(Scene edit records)
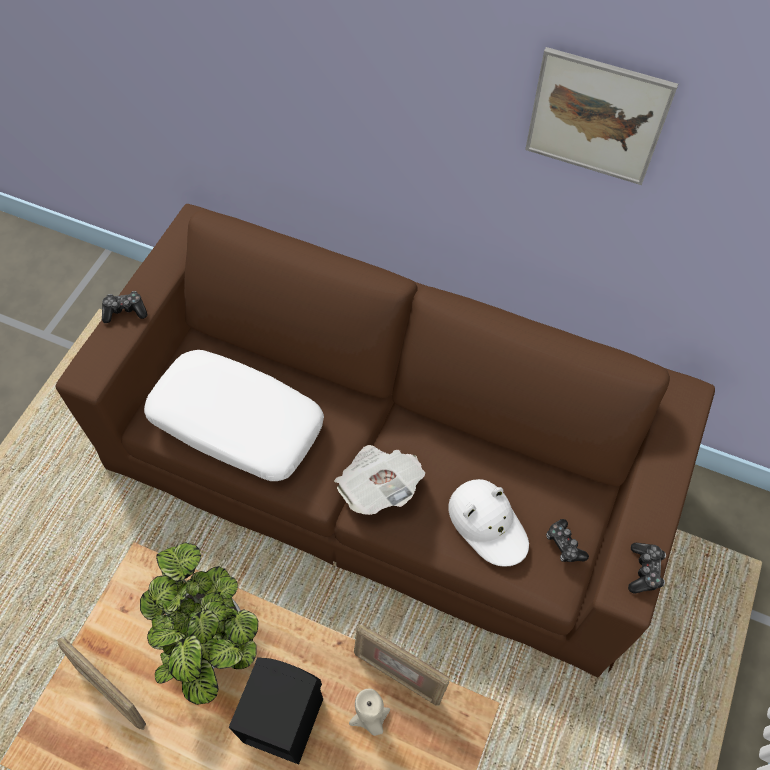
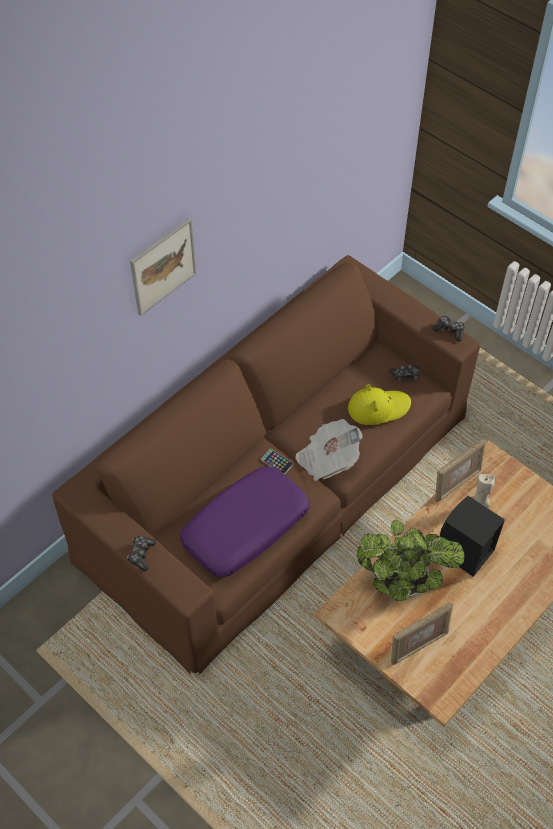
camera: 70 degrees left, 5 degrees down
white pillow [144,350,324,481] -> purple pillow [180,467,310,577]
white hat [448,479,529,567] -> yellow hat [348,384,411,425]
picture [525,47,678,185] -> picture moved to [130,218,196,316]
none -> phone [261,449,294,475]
---
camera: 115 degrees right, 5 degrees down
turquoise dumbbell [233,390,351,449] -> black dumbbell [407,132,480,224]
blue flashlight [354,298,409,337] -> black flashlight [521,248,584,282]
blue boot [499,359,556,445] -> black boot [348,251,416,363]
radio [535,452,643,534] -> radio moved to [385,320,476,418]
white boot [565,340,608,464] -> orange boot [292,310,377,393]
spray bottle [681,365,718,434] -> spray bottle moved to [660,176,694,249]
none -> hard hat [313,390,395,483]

■ What the exercise asks:
Filter the lines above, keeping each one that contains the string "boot".

■ Your response:
blue boot [499,359,556,445] -> black boot [348,251,416,363]
white boot [565,340,608,464] -> orange boot [292,310,377,393]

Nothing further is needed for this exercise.